Natick also does a great deal of work on human factors that affect the combat soldier, ranging from biomechanics (with the help of state-of-the-art motion capture systems) to cognitive performance (using immersive VR to study things like how soldiers respond to sudden threats) to how well new clothing works via an obstacle course. Of course, that's hardly the only way that Natick tests clothing. There's a massive facility for flame-testing of clothing and other equipment, to ensure that military uniforms will protect their wearers if things go wrong. One mannequin has 123 heat sensors, and can either be used for static tests of clothing or run through a dynamic course of flame jets. And the tests don't stop there. Abrasion tests. Air permeability tests. Color fading tests. Water absorption tests. Static electricity dissipation tests. Tearing tests. Tests to see how it stands up to being washed. Tests to make sure it doesn't absorb chemical weapons.
Nor is Natick's testing limited to uniform clothing. Body armor. Boots. Tents. Load-bearing gear. Chemical protective suits. Ballistic glasses. Parachutes and rigging gear for airdrop of cargo and personnel. And extensive fabrication facilities that let the personnel there participate in the development of all of this. Everything from sophisticated polymer extruders and 3D printers to sewing machines and welding gear.
Overall, Natick is one of America's leading centers for the testing of both personal equipment and human performance in unusual environments. The full catalog of weird and wonderful facilities is much longer than I've recounted here, all of which show some tiny facet of the work that goes into making our military the best-equipped in history.
1 Trying to figure out the actual org chart at Natick requires spending way too much time staring at the worst sort of DoD administrative documentation. So I'm going to ignore it and just treat everything as falling under one roof. ⇑
Comments
That's an impressive set of facilities. Is there any program in place to share them, or research from them, with the civilian world?
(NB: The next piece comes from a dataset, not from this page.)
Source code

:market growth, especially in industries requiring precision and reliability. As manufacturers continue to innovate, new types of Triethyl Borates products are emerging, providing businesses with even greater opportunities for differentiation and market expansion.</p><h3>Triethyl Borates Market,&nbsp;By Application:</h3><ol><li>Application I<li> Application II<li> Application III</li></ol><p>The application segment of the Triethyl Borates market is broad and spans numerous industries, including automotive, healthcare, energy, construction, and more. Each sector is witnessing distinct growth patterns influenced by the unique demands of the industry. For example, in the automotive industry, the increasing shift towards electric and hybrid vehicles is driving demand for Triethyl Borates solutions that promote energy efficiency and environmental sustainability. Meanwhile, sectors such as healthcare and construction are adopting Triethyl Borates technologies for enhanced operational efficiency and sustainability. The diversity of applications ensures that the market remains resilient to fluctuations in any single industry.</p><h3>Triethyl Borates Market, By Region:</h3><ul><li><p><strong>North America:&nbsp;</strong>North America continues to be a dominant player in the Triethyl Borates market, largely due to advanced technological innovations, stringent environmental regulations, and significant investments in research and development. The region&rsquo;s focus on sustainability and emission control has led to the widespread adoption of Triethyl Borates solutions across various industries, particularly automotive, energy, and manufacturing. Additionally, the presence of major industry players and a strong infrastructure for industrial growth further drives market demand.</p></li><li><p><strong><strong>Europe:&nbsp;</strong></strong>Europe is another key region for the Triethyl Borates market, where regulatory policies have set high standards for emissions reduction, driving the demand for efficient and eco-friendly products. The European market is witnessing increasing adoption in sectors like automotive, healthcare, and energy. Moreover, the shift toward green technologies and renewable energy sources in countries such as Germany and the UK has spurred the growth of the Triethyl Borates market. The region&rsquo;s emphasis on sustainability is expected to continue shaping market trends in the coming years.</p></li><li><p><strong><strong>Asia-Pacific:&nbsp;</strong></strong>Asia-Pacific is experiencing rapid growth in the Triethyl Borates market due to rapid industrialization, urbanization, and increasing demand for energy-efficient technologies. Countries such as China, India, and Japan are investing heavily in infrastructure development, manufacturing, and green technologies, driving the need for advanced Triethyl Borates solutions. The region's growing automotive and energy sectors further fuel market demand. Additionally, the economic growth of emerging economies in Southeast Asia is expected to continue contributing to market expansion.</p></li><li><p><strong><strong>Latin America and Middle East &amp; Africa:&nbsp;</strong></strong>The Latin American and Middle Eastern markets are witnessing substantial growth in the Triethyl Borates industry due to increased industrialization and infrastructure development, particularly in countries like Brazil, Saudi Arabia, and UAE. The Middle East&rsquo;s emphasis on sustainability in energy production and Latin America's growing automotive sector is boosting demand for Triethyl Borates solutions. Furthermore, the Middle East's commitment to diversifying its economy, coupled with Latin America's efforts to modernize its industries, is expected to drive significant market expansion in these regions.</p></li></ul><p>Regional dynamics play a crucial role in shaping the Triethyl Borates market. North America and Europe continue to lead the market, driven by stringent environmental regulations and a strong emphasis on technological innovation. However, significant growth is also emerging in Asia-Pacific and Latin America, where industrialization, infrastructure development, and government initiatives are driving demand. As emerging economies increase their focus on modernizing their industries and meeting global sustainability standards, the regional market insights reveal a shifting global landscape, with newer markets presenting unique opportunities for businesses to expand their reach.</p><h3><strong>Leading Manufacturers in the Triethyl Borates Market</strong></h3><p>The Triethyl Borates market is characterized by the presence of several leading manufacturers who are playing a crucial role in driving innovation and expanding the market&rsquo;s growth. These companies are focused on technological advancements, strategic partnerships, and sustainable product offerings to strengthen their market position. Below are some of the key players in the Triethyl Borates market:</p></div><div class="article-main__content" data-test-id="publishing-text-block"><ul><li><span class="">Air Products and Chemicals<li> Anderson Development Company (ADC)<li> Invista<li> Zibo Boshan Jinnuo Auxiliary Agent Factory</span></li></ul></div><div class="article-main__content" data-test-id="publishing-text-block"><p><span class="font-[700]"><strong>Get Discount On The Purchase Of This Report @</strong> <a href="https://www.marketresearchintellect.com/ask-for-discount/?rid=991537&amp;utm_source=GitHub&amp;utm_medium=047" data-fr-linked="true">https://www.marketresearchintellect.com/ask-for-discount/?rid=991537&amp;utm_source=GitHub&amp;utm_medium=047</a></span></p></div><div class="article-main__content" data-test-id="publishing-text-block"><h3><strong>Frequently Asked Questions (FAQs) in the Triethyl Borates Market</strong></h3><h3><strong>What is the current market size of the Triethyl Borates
On the one hand it seems like something that could turn into a distraction, but on the other a lot of generally useful results should come out.
Actually, yes. Most federal facilities of this type (all three profiled so far in this series among them, IIRC) are allowed and encouraged to do work for the commercial sector when they have excess capacity. This benefits everybody because it reduces costs to the government and lets the companies tap world-class expertise.